My brain starts ticking.

“I never got her a Mother’s Day present…” she continues. “And she wrote me a message today telling me how she found the perfect dog; but the money my dad gave her isn’t enough to cover the cost…”

“What type of dog is it?” I ask, struggling to appear unphased.

“A golden retriever.”

“I thought that she wanted a great dane…”

“Well, she’s always loved golden retrievers, and they are such good family dogs…”

“But don’t they require a lot of exercise?”

“She has had one before. And she always tells me how good of a dog it was.”

I ask her how much money she is planning on giving her.

“Two hundred dollars.”

I am nonplussed. Two hundred dollars is five times the amount of money I was planning on spending.

I have to struggle to keep speaking.

“That is so sweet of you to take care of your mom like that. I don’t really need the pot anyways… and you’re right, you didn’t get her a mother’s day present…”

“Really? You’re not mad at me?”

“How could I be? You are the sweetest child the world has ever seen.”

“You’re so wonderful!” she says, proceeding to log onto her computer in search of a means of instantaneous wire transfer.

The music from my radio intensifies. It deepens with the hues of martyrdom.

“This is what I need…” I tell myself. “It is what I truly want…”

“I can pick it up right away…” Says Gina, in regards to the withdrawal of our funds, in full submission to her shamefulness, being blasted by puppy love.

She hangs up the phone with the excuse of needing to finish getting ready. It is the last we hear from her for hours. Musette sends her text messages with no replies.

“She is probably busy dealing with the breeder…” Musette says.

Five hours pass before pictures of a white colored puppy, buckled into the front seat of Gina’s Astrovan, start rolling through Musette’s message log. They reveal a puppy more resemblant of a yellow lab than a golden retriever.

“The flash is washing everything out,” Gina says. “But he’s really more yellow than that.”

She is driving while talking on the phone which causes Musette to request a call back later.

“Ok sweety.” she says, with the pathetic sweetness of indebted gratefulness injected into her voice. “I love you honey.”

Much time passes.

“What’s the deal? It’s practically our puppy!” I say, complaining about the lack of updates.

“She’s clearly busy getting adjusted.” says Musette.

The entire night passes. It isn’t until the next afternoon that we receive a call.

“We decided to take him back.” says Gina.

“What? Why?”

“His hair was affecting our allergies. Mine and Vicky’s both. I couldn’t even sleep last night, my sinuses were so affected…”

She proceeds to corkscrew through this mire like a sycophantic pig. Witnessing her debasement brings a high more euphoric than two hundred dollars worth of pot could provide. It detaches a gasping giggle from my entrails. I have to excuse myself to the bathroom to pour silent mania into the mirror.  

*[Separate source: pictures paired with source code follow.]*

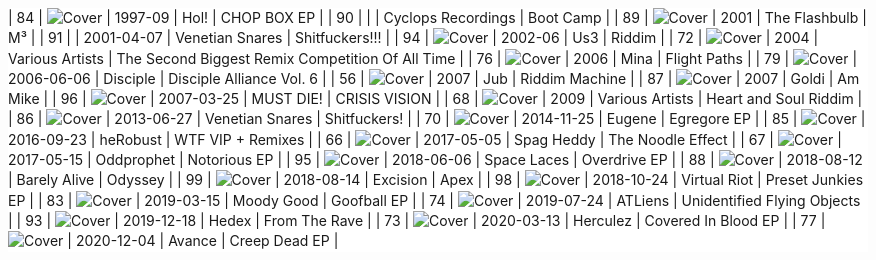 | 84 | ![Cover](https://i.discogs.com/f6YBXNI07whF5ldx5NUQ--QuIB-TRXNOmg9SiH1qcSo/rs:fit/g:sm/q:40/h:150/w:150/czM6Ly9kaXNjb2dz/LWRhdGFiYXNlLWlt/YWdlcy9SLTc2NTcy/NjUtMTQ0NjA5NDc2/NS02NzI1LmpwZWc.jpeg) | 1997-09 | Hol! | CHOP BOX EP |
| 90 |  |  | Cyclops Recordings | Boot Camp |
| 89 | ![Cover](https://i.discogs.com/2d5DidcEh9JmNdwh97k4GPXk84gujaGL91O61RQgAt4/rs:fit/g:sm/q:40/h:150/w:150/czM6Ly9kaXNjb2dz/LWRhdGFiYXNlLWlt/YWdlcy9SLTEwMDg4/NTYtMTE4MzU3NTM1/NC5qcGVn.jpeg) | 2001 | The Flashbulb | M³ |
| 91 |  | 2001-04-07 | Venetian Snares | Shitfuckers!!! |
| 94 | ![Cover](https://i.discogs.com/GtoHncrqC5NkFZ6p1oJ8nE9Ye_7JIt5j5p49mO2H6Qs/rs:fit/g:sm/q:40/h:150/w:150/czM6Ly9kaXNjb2dz/LWRhdGFiYXNlLWlt/YWdlcy9SLTk2MzEx/LTEyNTYzMDc0MTMu/anBlZw.jpeg) | 2002-06 | Us3 | Riddim |
| 72 | ![Cover](https://i.discogs.com/yL2WML1oZrui8zc18XMjxweXzKhR0N7oQJjtyK6DCNc/rs:fit/g:sm/q:40/h:150/w:150/czM6Ly9kaXNjb2dz/LWRhdGFiYXNlLWlt/YWdlcy9SLTMxNTc2/OTUxLTE3MjQ2NjAy/NTAtMzcwNC5qcGVn.jpeg) | 2004 | Various Artists | The Second Biggest Remix Competition Of All Time |
| 76 | ![Cover](https://i.discogs.com/WBE17BVrKa6fpUOJCrYCCUqynsg_0EtZF3zSj8K_W4Y/rs:fit/g:sm/q:40/h:150/w:150/czM6Ly9kaXNjb2dz/LWRhdGFiYXNlLWlt/YWdlcy9SLTM5NzM5/LTExNTI4MDgxNTgu/anBlZw.jpeg) | 2006 | Mina | Flight Paths |
| 79 | ![Cover](https://i.discogs.com/b1vr68KUKHBS7Uj0f2aR4Wfb1g18BCZh3W4hwM6AqK0/rs:fit/g:sm/q:40/h:150/w:150/czM6Ly9kaXNjb2dz/LWRhdGFiYXNlLWlt/YWdlcy9SLTI0NDc2/NTUtMTI4NDY1MjAx/NC5qcGVn.jpeg) | 2006-06-06 | Disciple | Disciple Alliance Vol. 6 |
| 56 | ![Cover](https://i.discogs.com/niz5hPhHO2Xl_YIvBy64xDJzj2PWETbxnMoOQ4zR1p0/rs:fit/g:sm/q:40/h:150/w:150/czM6Ly9kaXNjb2dz/LWRhdGFiYXNlLWlt/YWdlcy9SLTE2MTE0/NjktMTIzMjA2NzAx/OC5qcGVn.jpeg) | 2007 | Jub | Riddim Machine |
| 87 | ![Cover](https://i.discogs.com/WS-RpmgejYiqN8UOL55xl7cVg_35HEVJ6G5vfkFMltc/rs:fit/g:sm/q:40/h:150/w:150/czM6Ly9kaXNjb2dz/LWRhdGFiYXNlLWlt/YWdlcy9SLTExNDc2/ODEyLTE1MTcwNzE4/OTEtOTI5MC5qcGVn.jpeg) | 2007 | Goldi | Am Mike |
| 96 | ![Cover](https://i.discogs.com/JDRDB00aFcbEAlCTf3D3n9iNmaHPRABdeGeEZ5v8NE0/rs:fit/g:sm/q:40/h:150/w:150/czM6Ly9kaXNjb2dz/LWRhdGFiYXNlLWlt/YWdlcy9SLTkzNjUz/MC0xMTc0OTM1ODEz/LmpwZWc.jpeg) | 2007-03-25 | MUST DIE! | CRISIS VISION |
| 68 | ![Cover](https://i.discogs.com/MbWVsSLnwj-G-tffY6M_XR_Lns6zQ8fsnky6iCInRMU/rs:fit/g:sm/q:40/h:150/w:150/czM6Ly9kaXNjb2dz/LWRhdGFiYXNlLWlt/YWdlcy9SLTQ3ODMy/NzMtMTQzOTAzOTEz/MS04MDExLmpwZWc.jpeg) | 2009 | Various Artists | Heart and Soul Riddim |
| 86 | ![Cover](https://i.discogs.com/wpBGbE3eEaa8mQa8rR1BINlS2Ln7STksov2g5acdACA/rs:fit/g:sm/q:40/h:150/w:150/czM6Ly9kaXNjb2dz/LWRhdGFiYXNlLWlt/YWdlcy9SLTMyODA3/LTE0MTk2OTA4Mzkt/OTE3MS5qcGVn.jpeg) | 2013-06-27 | Venetian Snares | Shitfuckers! |
| 70 | ![Cover](https://i.discogs.com/rkcItQp8i2BnjOYyunohqek9vbPywe3zGdbIZAJfmfI/rs:fit/g:sm/q:40/h:150/w:150/czM6Ly9kaXNjb2dz/LWRhdGFiYXNlLWlt/YWdlcy9SLTc4OTIw/MDktMTQ1MTA3NTk2/Ni0xMzQ1LmpwZWc.jpeg) | 2014-11-25 | Eugene | Egregore EP |
| 85 | ![Cover](https://i.discogs.com/kvPudrVP6uEu1LDFJRLYyPqAtNA4WidSbKIuHT8fbPc/rs:fit/g:sm/q:40/h:150/w:150/czM6Ly9kaXNjb2dz/LWRhdGFiYXNlLWlt/YWdlcy9SLTkwOTQ0/MjUtMTQ3NDY3NTAz/NC02MzI0LmpwZWc.jpeg) | 2016-09-23 | heRobust | WTF VIP + Remixes |
| 66 | ![Cover](https://i.discogs.com/k8zwEoVsmBuStnCZEnhMuq_X_9Q37oTVbqA0N-knV98/rs:fit/g:sm/q:40/h:150/w:150/czM6Ly9kaXNjb2dz/LWRhdGFiYXNlLWlt/YWdlcy9SLTEwMjk2/NTY3LTE0OTQ4NTQ3/OTItOTM5NC5qcGVn.jpeg) | 2017-05-05 | Spag Heddy | The Noodle Effect |
| 67 | ![Cover](https://i.discogs.com/KIa_Ne6pKsMGoQ3hcMWHUoHtGe-_PVsqQQD2Z8_5ISI/rs:fit/g:sm/q:40/h:150/w:150/czM6Ly9kaXNjb2dz/LWRhdGFiYXNlLWlt/YWdlcy9SLTEzNjA3/MjYzLTE1NTc0MTQy/MDgtOTI4My5qcGVn.jpeg) | 2017-05-15 | Oddprophet | Notorious EP |
| 95 | ![Cover](https://i.discogs.com/nYleCTfvRs4HOlvYRmvhukKeo514y8AttxfptHM3meI/rs:fit/g:sm/q:40/h:150/w:150/czM6Ly9kaXNjb2dz/LWRhdGFiYXNlLWlt/YWdlcy9SLTEyMDk1/OTE2LTE1MjgyMTAx/MDUtMTI4MS5qcGVn.jpeg) | 2018-06-06 | Space Laces | Overdrive EP |
| 88 | ![Cover](https://i.discogs.com/78mQZ5gUvkPQsrzllysZuIrfGjeluPImDrzMpLJlwbI/rs:fit/g:sm/q:40/h:150/w:150/czM6Ly9kaXNjb2dz/LWRhdGFiYXNlLWlt/YWdlcy9SLTEyMzk2/ODcyLTE1MzQ0Mzky/OTgtMTE0MS5qcGVn.jpeg) | 2018-08-12 | Barely Alive | Odyssey |
| 99 | ![Cover](https://i.discogs.com/ytElJKRlNP91ioxqQ4HsSCcqnrw6_NVb-LZFTjKwhDo/rs:fit/g:sm/q:40/h:150/w:150/czM6Ly9kaXNjb2dz/LWRhdGFiYXNlLWlt/YWdlcy9SLTEyNTkz/MjQyLTE1NTgxNDky/MjgtODA3OC5wbmc.jpeg) | 2018-08-14 | Excision | Apex |
| 98 | ![Cover](https://i.discogs.com/fh8iKVD7-Ce8IDJmlHX7xH9qgj2CUPyhCmYKcQ1Jqik/rs:fit/g:sm/q:40/h:150/w:150/czM6Ly9kaXNjb2dz/LWRhdGFiYXNlLWlt/YWdlcy9SLTEzNzc0/NDAxLTE1NjA4Mjkx/MTYtMTMwNS5qcGVn.jpeg) | 2018-10-24 | Virtual Riot | Preset Junkies EP |
| 83 | ![Cover](https://i.discogs.com/EL55Vm0u6whA8rRLvJNPR3FABbZcfwUaAlY2RNEfim4/rs:fit/g:sm/q:40/h:150/w:150/czM6Ly9kaXNjb2dz/LWRhdGFiYXNlLWlt/YWdlcy9SLTEzMzYx/OTg4LTE1NTI3Njg3/OTctMzM1My5qcGVn.jpeg) | 2019-03-15 | Moody Good | Goofball EP |
| 74 | ![Cover](https://i.discogs.com/jgyO91M6b2hbIpcaBdKX8OfbEFkYPn88Z6heeUwkljo/rs:fit/g:sm/q:40/h:150/w:150/czM6Ly9kaXNjb2dz/LWRhdGFiYXNlLWlt/YWdlcy9SLTEzOTY4/NjYwLTE1NjUxMjcx/NjAtODE2MC5qcGVn.jpeg) | 2019-07-24 | ATLiens | Unidentified Flying Objects |
| 93 | ![Cover](https://i.discogs.com/4si-lrNUAoDSEfUoimCgnM2_U_YuI1MT3aiWrZOKTFc/rs:fit/g:sm/q:40/h:150/w:150/czM6Ly9kaXNjb2dz/LWRhdGFiYXNlLWlt/YWdlcy9SLTE0NTQz/Mjg2LTE1NzY3MTAz/MTMtMTAyNC5qcGVn.jpeg) | 2019-12-18 | Hedex | From The Rave |
| 73 | ![Cover](https://i.discogs.com/LO5VgMAlHOiitFfBOwEn1AZtDik6Omt4lAY50mgT9OE/rs:fit/g:sm/q:40/h:150/w:150/czM6Ly9kaXNjb2dz/LWRhdGFiYXNlLWlt/YWdlcy9SLTE0OTI0/NDY2LTE1ODQxODQx/NTYtNzkwNC5qcGVn.jpeg) | 2020-03-13 | Herculez | Covered In Blood EP |
| 77 | ![Cover](https://i.discogs.com/eKTEDAz5EbXGSws2-k3SbVpjfHg-si5Ch84E2KlqcyE/rs:fit/g:sm/q:40/h:150/w:150/czM6Ly9kaXNjb2dz/LWRhdGFiYXNlLWlt/YWdlcy9SLTE3MTcy/MzM3LTE2MTE5ODYx/MTgtODQ5NC5qcGVn.jpeg) | 2020-12-04 | Avance | Creep Dead EP |
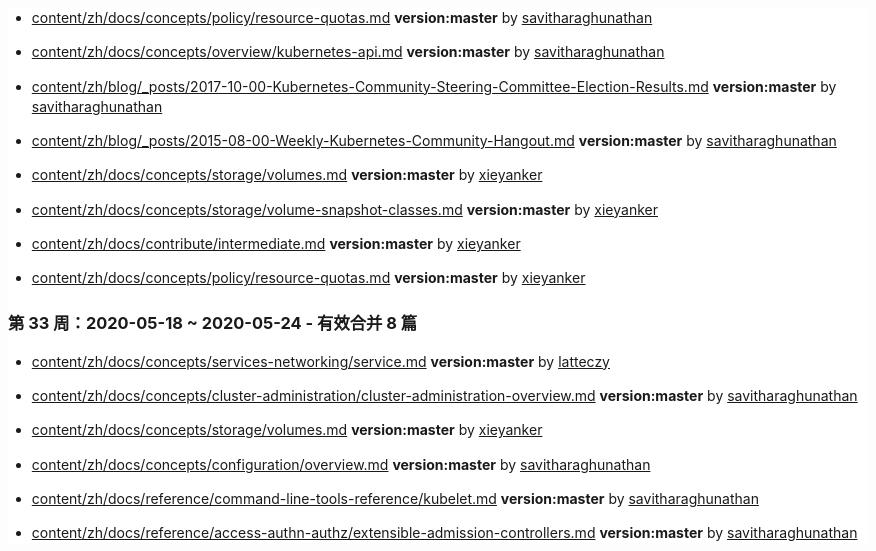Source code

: - [content/zh/docs/concepts/policy/resource-quotas.md](https://github.com/kubernetes/website/blob/master/content/zh/docs/concepts/policy/resource-quotas.md) **version:master** by [savitharaghunathan](https://github.com/savitharaghunathan)

- [content/zh/docs/concepts/overview/kubernetes-api.md](https://github.com/kubernetes/website/blob/master/content/zh/docs/concepts/overview/kubernetes-api.md) **version:master** by [savitharaghunathan](https://github.com/savitharaghunathan)

- [content/zh/blog/_posts/2017-10-00-Kubernetes-Community-Steering-Committee-Election-Results.md](https://github.com/kubernetes/website/blob/master/content/zh/blog/_posts/2017-10-00-Kubernetes-Community-Steering-Committee-Election-Results.md) **version:master** by [savitharaghunathan](https://github.com/savitharaghunathan)

- [content/zh/blog/_posts/2015-08-00-Weekly-Kubernetes-Community-Hangout.md](https://github.com/kubernetes/website/blob/master/content/zh/blog/_posts/2015-08-00-Weekly-Kubernetes-Community-Hangout.md) **version:master** by [savitharaghunathan](https://github.com/savitharaghunathan)

- [content/zh/docs/concepts/storage/volumes.md](https://github.com/kubernetes/website/blob/master/content/zh/docs/concepts/storage/volumes.md) **version:master** by [xieyanker](https://github.com/xieyanker)

- [content/zh/docs/concepts/storage/volume-snapshot-classes.md](https://github.com/kubernetes/website/blob/master/content/zh/docs/concepts/storage/volume-snapshot-classes.md) **version:master** by [xieyanker](https://github.com/xieyanker)

- [content/zh/docs/contribute/intermediate.md](https://github.com/kubernetes/website/blob/master/content/zh/docs/contribute/intermediate.md) **version:master** by [xieyanker](https://github.com/xieyanker)

- [content/zh/docs/concepts/policy/resource-quotas.md](https://github.com/kubernetes/website/blob/master/content/zh/docs/concepts/policy/resource-quotas.md) **version:master** by [xieyanker](https://github.com/xieyanker)

### 第 33 周：2020-05-18 ~ 2020-05-24 - 有效合并 8 篇

- [content/zh/docs/concepts/services-networking/service.md](https://github.com/kubernetes/website/blob/master/content/zh/docs/concepts/services-networking/service.md) **version:master** by [latteczy](https://github.com/latteczy)

- [content/zh/docs/concepts/cluster-administration/cluster-administration-overview.md](https://github.com/kubernetes/website/blob/master/content/zh/docs/concepts/cluster-administration/cluster-administration-overview.md) **version:master** by [savitharaghunathan](https://github.com/savitharaghunathan)

- [content/zh/docs/concepts/storage/volumes.md](https://github.com/kubernetes/website/blob/master/content/zh/docs/concepts/storage/volumes.md) **version:master** by [xieyanker](https://github.com/xieyanker)

- [content/zh/docs/concepts/configuration/overview.md](https://github.com/kubernetes/website/blob/master/content/zh/docs/concepts/configuration/overview.md) **version:master** by [savitharaghunathan](https://github.com/savitharaghunathan)

- [content/zh/docs/reference/command-line-tools-reference/kubelet.md](https://github.com/kubernetes/website/blob/master/content/zh/docs/reference/command-line-tools-reference/kubelet.md) **version:master** by [savitharaghunathan](https://github.com/savitharaghunathan)

- [content/zh/docs/reference/access-authn-authz/extensible-admission-controllers.md](https://github.com/kubernetes/website/blob/master/content/zh/docs/reference/access-authn-authz/extensible-admission-controllers.md) **version:master** by [savitharaghunathan](https://github.com/savitharaghunathan)
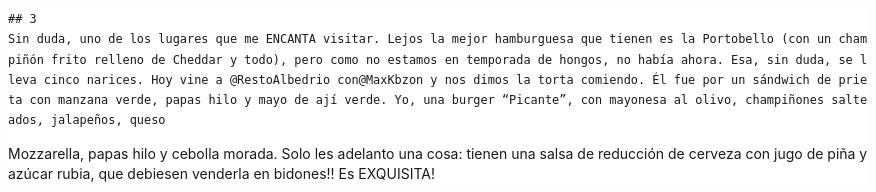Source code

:     ## 3                                                                                                                                                                                                                                                                                                                                                                                                                                                                                                                                                                                                                                                                                                                                                                                                                                                                                                                                                                                                                                                                                                                                                                                                                                                                                                                                                                                                                                                                                                                                                                                                                                                                                                                                                                                                                                                                                                                                                                                                                                                                                                                                                                                                                                                                                                                                                                                                                                                                                                                                                                                                                                                                                                                                                                                                                                                                                                                                                                                                                                                                                                                                                                                                            Sin duda, uno de los lugares que me ENCANTA visitar. Lejos la mejor hamburguesa que tienen es la Portobello (con un champiñón frito relleno de Cheddar y todo), pero como no estamos en temporada de hongos, no había ahora. Esa, sin duda, se lleva cinco narices. Hoy vine a @RestoAlbedrio con@MaxKbzon y nos dimos la torta comiendo. Él fue por un sándwich de prieta con manzana verde, papas hilo y mayo de ají verde. Yo, una burger “Picante”, con mayonesa al olivo, champiñones salteados, jalapeños, queso
Mozzarella, papas hilo y cebolla morada. Solo les adelanto una cosa: tienen una salsa de reducción de cerveza con jugo de piña y azúcar rubia, que debiesen venderla en bidones!! Es EXQUISITA!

“I can deposit the money back into your account…” she says.

“No… No… You keep it, so that you don’t have to wait once you actually find the puppy meant for you.” replies Musette.

I can’t stop smiling.

“Thank you sweetheart… I know he’s out there waiting for me… This one was just too much like Blimpy… But I think I need another miniature schnauzer… that’s just the dog that’s made for me… you know? Oh you’re so sweet for helping me… Some things just don’t work out…”

“Just don’t stop looking, ok?”

“Oh, I promise I will sweetheart. Or I won’t… Whichever one is the right answer…”

The tragedy beneath Musette’s faltering ignorance, manifested in the form of a half smile,
which glows my way after the phone call is over, levels the fizzing of my mind, and deposits me to a higher state of sanity.

“Some things just don’t work out…” she says.